Y es que el peligro que entrañaba la divulgación
de información e ideas de forma masiva e impresa hizo que la autoridad civil
(los gobiernos) o la espiritual (las iglesias) establecieran sistemas
preventivos de control. Así fue como surgió la Pragmática de 1502,
normativa promulgada por los Reyes Católicos que obligaba a solicitar licencia
previa a todo librero o impresor que desease publicar cualquier obra “que
sea pequeña o grande”. Desde entonces, se han sucedido las disposiciones y los
requisitos legales, incluida la propia Inquisición, que regulaban y mantenían
bajo estricta supervisión cualquier impreso, aun fueran “pliegos sueltos”, para
evitar la crítica y el disenso al poder establecido, tanto político como
religioso.
Claro que, a lo largo de la historia, ha habido
muchos tipos de censura: desde los burdamente explícitos (censura previa) hasta
los implícitos más ladinos (la autocensura), a pesar de que la legalidad haya acabado
por asimilar la libertad de expresión y el derecho a la información como
derechos fundamentales en las sociedades civilizadas y democráticas, y de los
que deriva la libertad de prensa. Sin embargo, aunque formalmente las
constituciones y las leyes amparen tales derechos, en la práctica existen
maneras sutiles de influir e intervenir en una publicación para “adecuar” su contenido
a los intereses del “censor” de turno.

• [CONSIGNA 1]: Devuelva sin alteración alguna las filas del conjunto de datos satelitales que van desde su comienzo hasta la línea que contiene "road: (334, 16)", ambas incluidas.

• [DATOS DE ENTRADA]:
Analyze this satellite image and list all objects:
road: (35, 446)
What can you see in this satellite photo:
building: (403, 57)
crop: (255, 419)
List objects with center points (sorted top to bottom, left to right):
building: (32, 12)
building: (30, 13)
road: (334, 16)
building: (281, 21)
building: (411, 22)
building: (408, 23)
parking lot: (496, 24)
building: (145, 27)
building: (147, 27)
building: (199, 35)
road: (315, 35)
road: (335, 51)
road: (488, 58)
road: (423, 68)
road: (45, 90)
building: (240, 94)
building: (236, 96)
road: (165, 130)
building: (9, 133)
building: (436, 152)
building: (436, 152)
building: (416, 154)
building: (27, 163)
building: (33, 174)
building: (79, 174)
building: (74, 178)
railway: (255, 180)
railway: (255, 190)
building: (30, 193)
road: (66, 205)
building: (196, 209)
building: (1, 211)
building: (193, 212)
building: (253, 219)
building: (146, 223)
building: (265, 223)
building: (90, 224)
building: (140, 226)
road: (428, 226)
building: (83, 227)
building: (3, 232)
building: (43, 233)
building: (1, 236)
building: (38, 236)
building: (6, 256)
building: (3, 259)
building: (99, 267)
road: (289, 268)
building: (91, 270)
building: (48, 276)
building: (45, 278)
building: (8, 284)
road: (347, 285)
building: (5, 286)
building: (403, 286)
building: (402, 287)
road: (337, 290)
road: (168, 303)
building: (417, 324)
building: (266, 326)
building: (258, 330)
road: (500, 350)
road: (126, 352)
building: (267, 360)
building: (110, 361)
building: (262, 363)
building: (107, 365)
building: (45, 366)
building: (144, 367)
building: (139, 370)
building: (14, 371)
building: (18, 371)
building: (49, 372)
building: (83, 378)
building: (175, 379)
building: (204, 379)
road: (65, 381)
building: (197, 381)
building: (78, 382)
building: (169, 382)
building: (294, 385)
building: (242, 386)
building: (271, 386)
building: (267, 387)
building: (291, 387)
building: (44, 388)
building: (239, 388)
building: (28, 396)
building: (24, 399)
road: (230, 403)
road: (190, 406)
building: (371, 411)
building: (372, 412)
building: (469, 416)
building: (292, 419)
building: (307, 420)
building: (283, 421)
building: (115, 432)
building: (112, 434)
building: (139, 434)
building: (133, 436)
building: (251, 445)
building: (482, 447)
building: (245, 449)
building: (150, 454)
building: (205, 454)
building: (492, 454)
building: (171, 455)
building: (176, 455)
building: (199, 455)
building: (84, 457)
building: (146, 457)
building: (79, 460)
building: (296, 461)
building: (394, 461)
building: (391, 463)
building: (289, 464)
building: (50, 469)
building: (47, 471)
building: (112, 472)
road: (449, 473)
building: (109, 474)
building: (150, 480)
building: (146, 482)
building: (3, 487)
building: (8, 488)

• [CONSIGNA 2]: Traduzca al inglés la siguiente oración del texto sobre la censura: "Así fue como surgió la Pragmática de 1502, normativa promulgada por los Reyes Católicos que obligaba a solicitar licencia previa a todo librero o impresor que desease publicar cualquier obra “que sea pequeña o grande”."

• [RESPUESTA CORRECTA 1]:
Analyze this satellite image and list all objects:
road: (35, 446)
What can you see in this satellite photo:
building: (403, 57)
crop: (255, 419)
List objects with center points (sorted top to bottom, left to right):
building: (32, 12)
building: (30, 13)
road: (334, 16)

• [RESPUESTA CORRECTA 2]: That is how the Pragmatic of 1502 came about, a regulation enacted by the Catholic Monarchs that required every bookseller or printer wishing to publish any work "whether it be small or large" to apply for a prior license.